L'article 2 crée pour les dirigeants de club une obligation de signalement aux services de l'État des comportements des personnes entrant dans le champ du contrôle de l'honorabilité qui présentent un danger pour la sécurité et la santé physique ou mentale des pratiquants. Il crée également une mesure administrative d'interdiction, temporaire ou définitive, de diriger un club, dans certaines conditions.

Bien entendu, aucun texte n'est parfait et celui-ci ne fait pas exception à la règle. Mais j'ai la conviction que nous devons l'adopter au plus vite pour capitaliser sur les acquis de la commission d'enquête et maintenir la pression sur les fédérations.

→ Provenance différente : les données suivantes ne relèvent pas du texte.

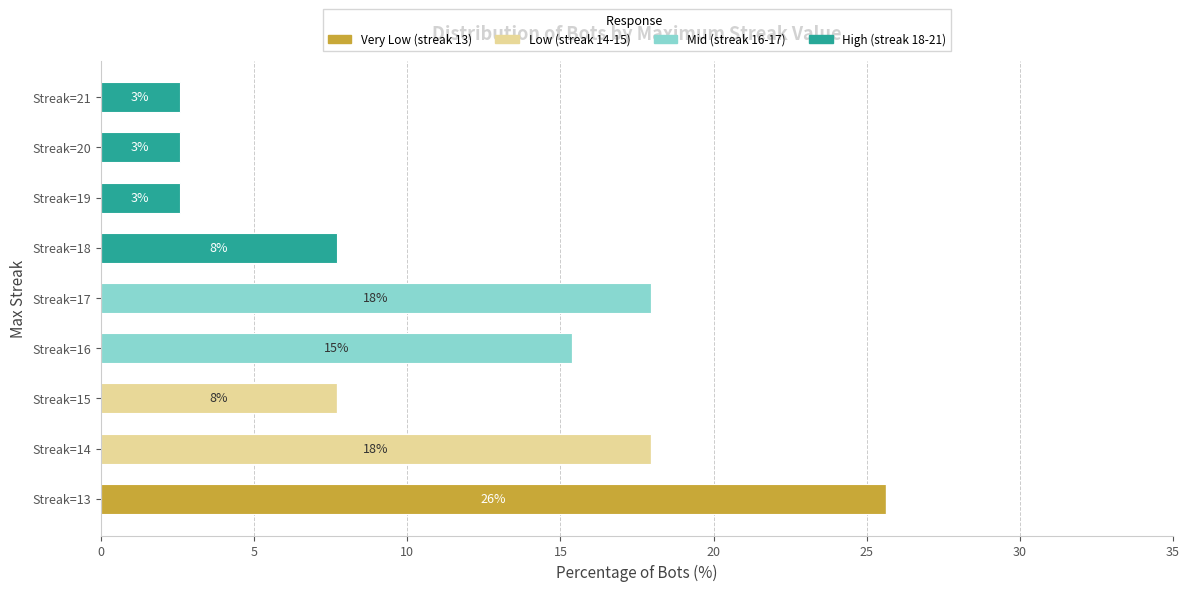

What is the total value across all series at Streak=13?

25.6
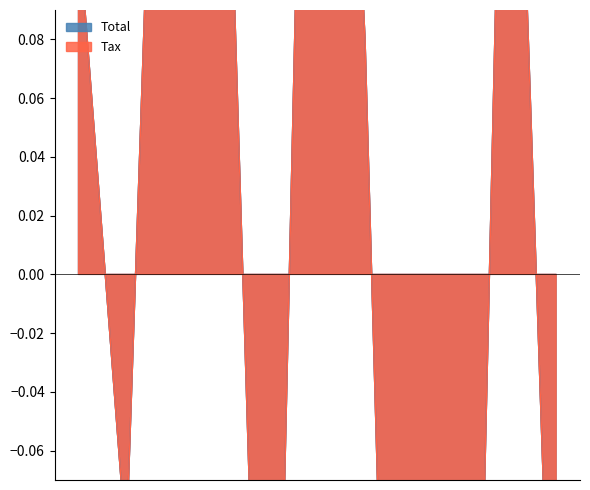

Reading left to right, list all the values displayed in this chart.

Tax: 0.1	-0.1	0.4	0.2	-0.3	0.4	0.1	-0.5	-0.4	0.3	-0.2
Total: 0.1	-0.1	0.4	0.2	-0.3	0.4	0.1	-0.5	-0.4	0.3	-0.2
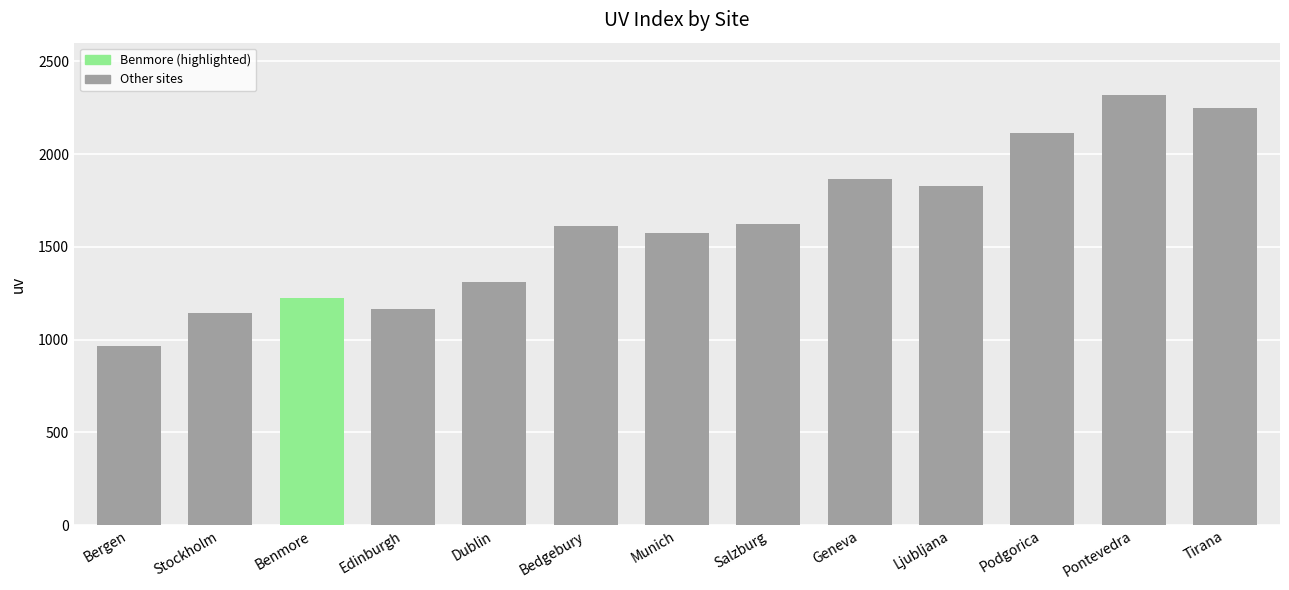

True or false: the data shows 752 at Ljubljana.

False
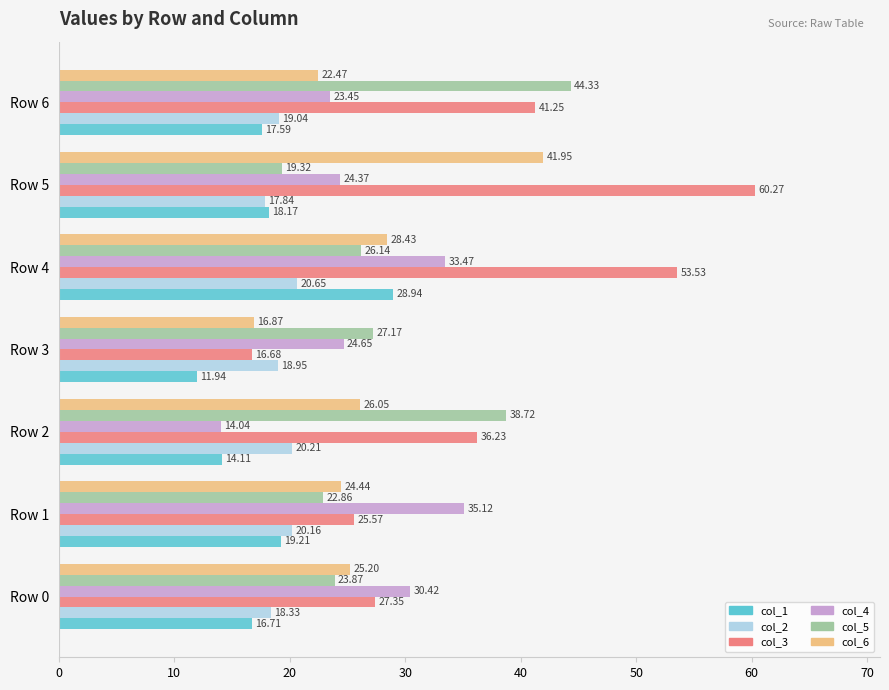

What is the sum of all col_3 values?

260.9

Il pourrait être amélioré, nous en avons tous conscience. En effet, plusieurs questions méritent d'être posées s'agissant du contrôle de l'honorabilité. Une réflexion sur son champ, en particulier, devrait être conduite dans le cadre du projet de loi sur le sport que la ministre a promis de présenter après les Jeux olympiques et paralympiques. Selon moi, il faudrait contrôler l'honorabilité de l'ensemble des personnes intervenant auprès de mineurs au sein des EAPS. Aujourd'hui, certaines catégories de licenciés ne sont pas contrôlées et certains intervenants dans les clubs ne sont pas licenciés. Afin d'assurer l'effectivité du contrôle et d'éviter autant que possible le contact des mineurs avec des personnes dangereuses pour leur intégrité, un élargissement du contrôle de l'honorabilité à l'ensemble des licenciés pourrait être envisagé. Les intervenants réguliers au sein des clubs devraient également être licenciés.

Mais les éléments de ces deux réformes essentielles ne semblent pas encore arrivés à maturité. Des questions d'ordre économique – liées au coût des licences –, matériel et juridique se posent. J'ai été alertée, lors des auditions, sur la nécessité de rendre le « SI honorabilité » plus robuste, de façon à permettre la montée en charge progressive du contrôle. En outre, une augmentation des effectifs des services déconcentrés me semble absolument incontournable si l'on veut que le contrôle soit crédible et, par conséquent, dissuasif.

Voilà pourquoi, mes chers collègues, je vous propose que nous nous en tenions au présent texte.

J'ai la conviction que le monde sportif est prêt à cette évolution et que, très bientôt, le contrôle de l'honorabilité sera parfaitement routinier. J'en veux pour preuve le climat extrêmement constructif dans lequel se sont déroulées les auditions que j'ai menées. De nombreux dirigeants sportifs reconnaissent désormais la nécessité de ce dispositif.

D'ores et déjà, celui-ci est monté en puissance dans les fédérations, comme en témoignent les derniers chiffres que Fabienne Bourdais m'a communiqués. Au 1er février 2024, le contrôle d'honorabilité avait été effectué pour 1,66 million de bénévoles, dont 770 000 exploitants d'EAPS, 750 000 éducateurs sportifs et 140 000 arbitres et juges. En mai 2023, 1 million avait été contrôlé, et 1,2 million au 6 novembre.

Mes chers collègues, ce texte n'est qu'une étape, mais une étape indispensable. En l'adoptant conforme, vous contribuerez à renforcer la protection des pratiquants. Je vous en remercie par avance.